• _Verilen Metin_:
☆ ☆ ☆ ☆ ☆
Onlara göre hava hoş…
Onlarca koruma, zırhlı araçlar, sinyal kesiciler, muazzam bir konvoy ve bir elleri yağda, bir elleri balda…
Türkiye şöyleymiş, Türkiye böyleymiş, her gün şehitler geliyormuş, işsizlikmiş hepsi bir yana…
Türkiye itibarsızlaşıyor, yalnızlaşıyormuş, 3. Dünya ülkesi haline geliyormuş, öte yana…
İki beyanat, üç miting, 2 bin eserin (!) toplu açılışı, dört konferans, biraz hamaset ve bir “üst akıl” (!) yaratıp onunla kavga ettin mi, tamamdır!..
* * *
Türkiye yangın yerine dönmüş kimin umurunda!..
☆ ☆ ☆ ☆ ☆
• _Mevcut Veriler_:
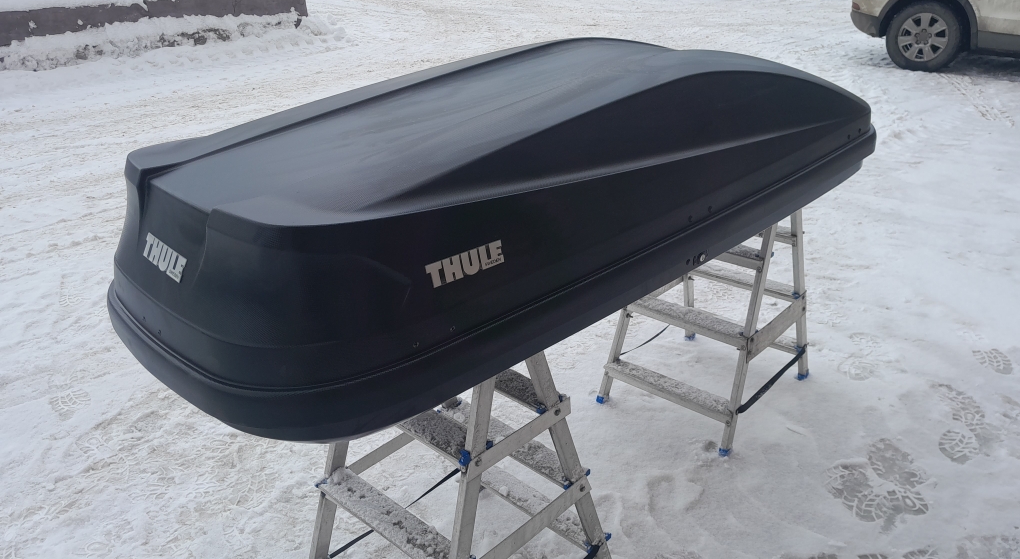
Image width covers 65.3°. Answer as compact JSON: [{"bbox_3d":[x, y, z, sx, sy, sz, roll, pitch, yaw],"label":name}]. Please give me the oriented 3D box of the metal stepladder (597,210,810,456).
[{"bbox_3d":[0.692,0.016,2.664,0.490,0.830,0.640,21,33,37],"label":"metal stepladder"}]

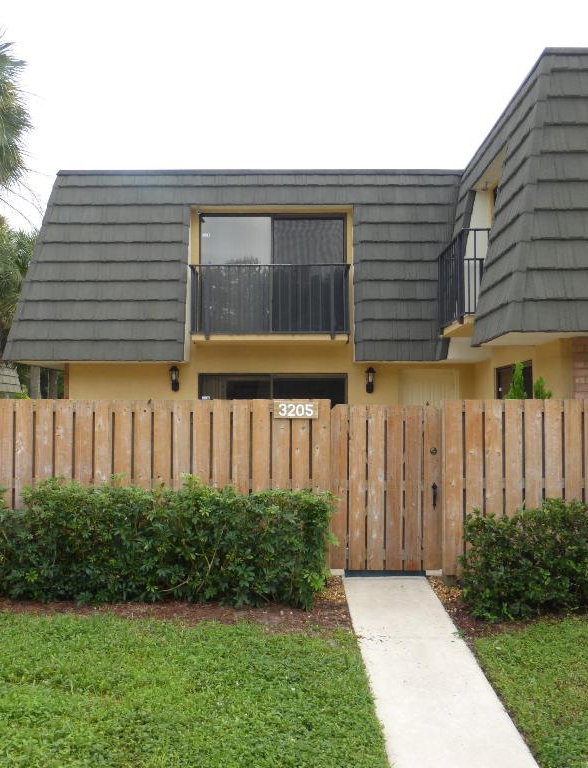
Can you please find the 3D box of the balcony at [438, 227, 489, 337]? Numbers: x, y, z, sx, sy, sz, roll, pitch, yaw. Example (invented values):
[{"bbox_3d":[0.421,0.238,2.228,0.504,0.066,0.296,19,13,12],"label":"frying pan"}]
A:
[{"bbox_3d":[2.430,-1.320,9.551,0.700,1.120,1.600,0,-2,1],"label":"balcony"}]

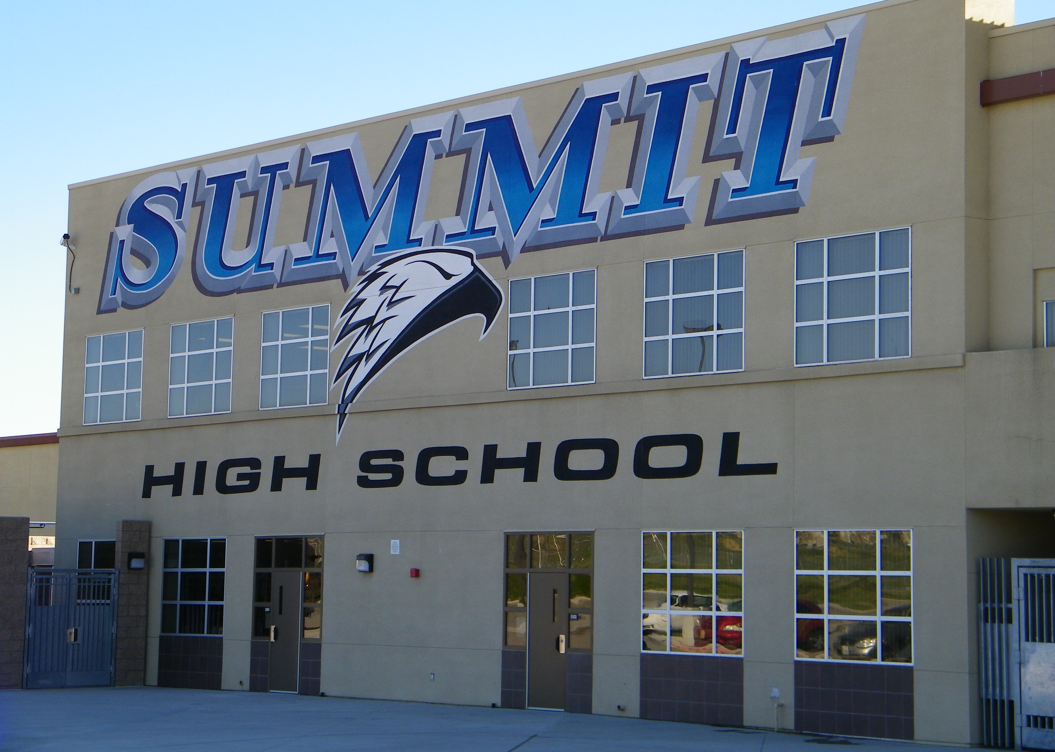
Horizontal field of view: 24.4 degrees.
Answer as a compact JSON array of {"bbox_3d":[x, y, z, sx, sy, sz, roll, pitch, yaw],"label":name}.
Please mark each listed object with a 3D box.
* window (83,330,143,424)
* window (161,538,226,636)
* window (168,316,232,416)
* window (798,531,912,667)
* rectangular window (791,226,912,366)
[{"bbox_3d":[-8.185,0.046,48.401,0.100,1.774,2.115,5,-7,-41],"label":"window"},{"bbox_3d":[-6.238,3.962,45.729,0.100,1.814,2.115,5,-7,-41],"label":"window"},{"bbox_3d":[-6.139,-0.134,46.060,0.100,1.774,2.115,5,-7,-41],"label":"window"},{"bbox_3d":[4.491,3.019,33.451,0.100,1.814,2.115,5,-7,-41],"label":"window"},{"bbox_3d":[4.531,-1.072,33.850,0.100,1.774,2.115,5,-7,-41],"label":"rectangular window"}]

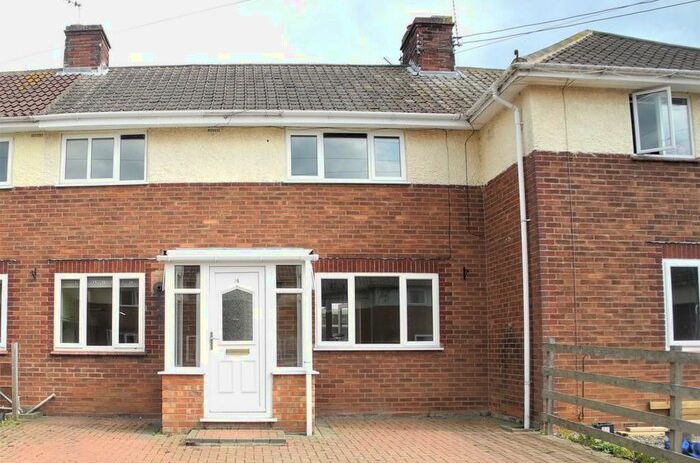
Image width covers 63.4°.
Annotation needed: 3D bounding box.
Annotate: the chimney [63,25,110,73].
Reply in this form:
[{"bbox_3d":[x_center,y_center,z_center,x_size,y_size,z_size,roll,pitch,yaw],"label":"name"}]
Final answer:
[{"bbox_3d":[-5.746,-3.847,12.595,0.807,1.087,0.900,0,-8,-3],"label":"chimney"}]

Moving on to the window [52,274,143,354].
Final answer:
[{"bbox_3d":[-3.974,1.289,9.022,1.415,1.236,0.140,0,-8,-3],"label":"window"}]

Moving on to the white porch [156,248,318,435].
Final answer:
[{"bbox_3d":[-1.525,1.450,8.282,2.165,2.577,1.630,0,-8,-3],"label":"white porch"}]

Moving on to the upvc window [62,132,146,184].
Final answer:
[{"bbox_3d":[-4.050,-1.200,9.361,1.391,0.864,0.140,0,-8,-3],"label":"upvc window"}]

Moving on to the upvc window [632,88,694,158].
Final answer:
[{"bbox_3d":[4.344,-1.503,7.724,0.881,0.932,0.400,0,-8,-3],"label":"upvc window"}]

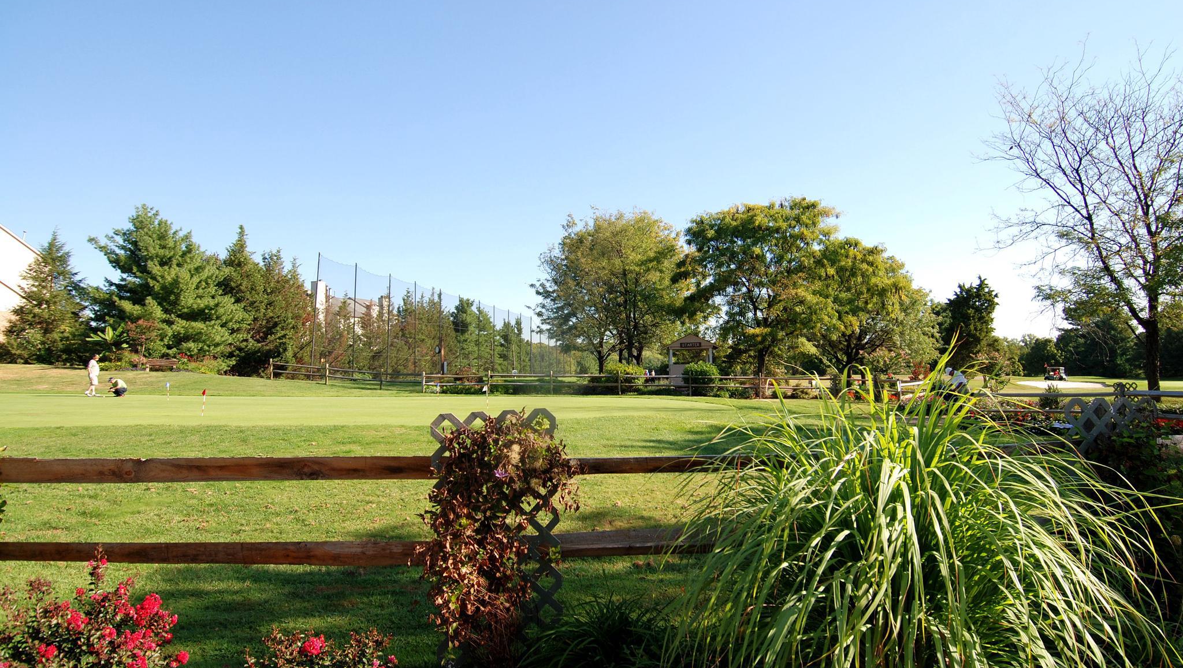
☆ ☆ ☆ ☆ ☆
• _Yapılacaklar_:
• A. Metne göre "tamamdır" denebilmesi için hangi adımların yeterli olduğunu bir ila üç cümleyle açıklayın.
• B. Metinde "Onlara göre hava" ifadesinden "ettin mi, tamamdır!.." ifadesine kadar uzanan bölümü olduğu gibi yazın.
Yalnızca metindeki bilgilere dayanın.

• _Alıştırma Sonuçları_:
• A. Metne göre iki beyanat, üç miting, 2 bin eserin toplu açılışı, dört konferans ve biraz hamaset yeterlidir. Bunlara bir "üst akıl" yaratıp onunla kavga etmek de eklenince iş tamamdır.

• B.
Onlara göre hava hoş…
Onlarca koruma, zırhlı araçlar, sinyal kesiciler, muazzam bir konvoy ve bir elleri yağda, bir elleri balda…
Türkiye şöyleymiş, Türkiye böyleymiş, her gün şehitler geliyormuş, işsizlikmiş hepsi bir yana…
Türkiye itibarsızlaşıyor, yalnızlaşıyormuş, 3. Dünya ülkesi haline geliyormuş, öte yana…
İki beyanat, üç miting, 2 bin eserin (!) toplu açılışı, dört konferans, biraz hamaset ve bir “üst akıl” (!) yaratıp onunla kavga ettin mi, tamamdır!..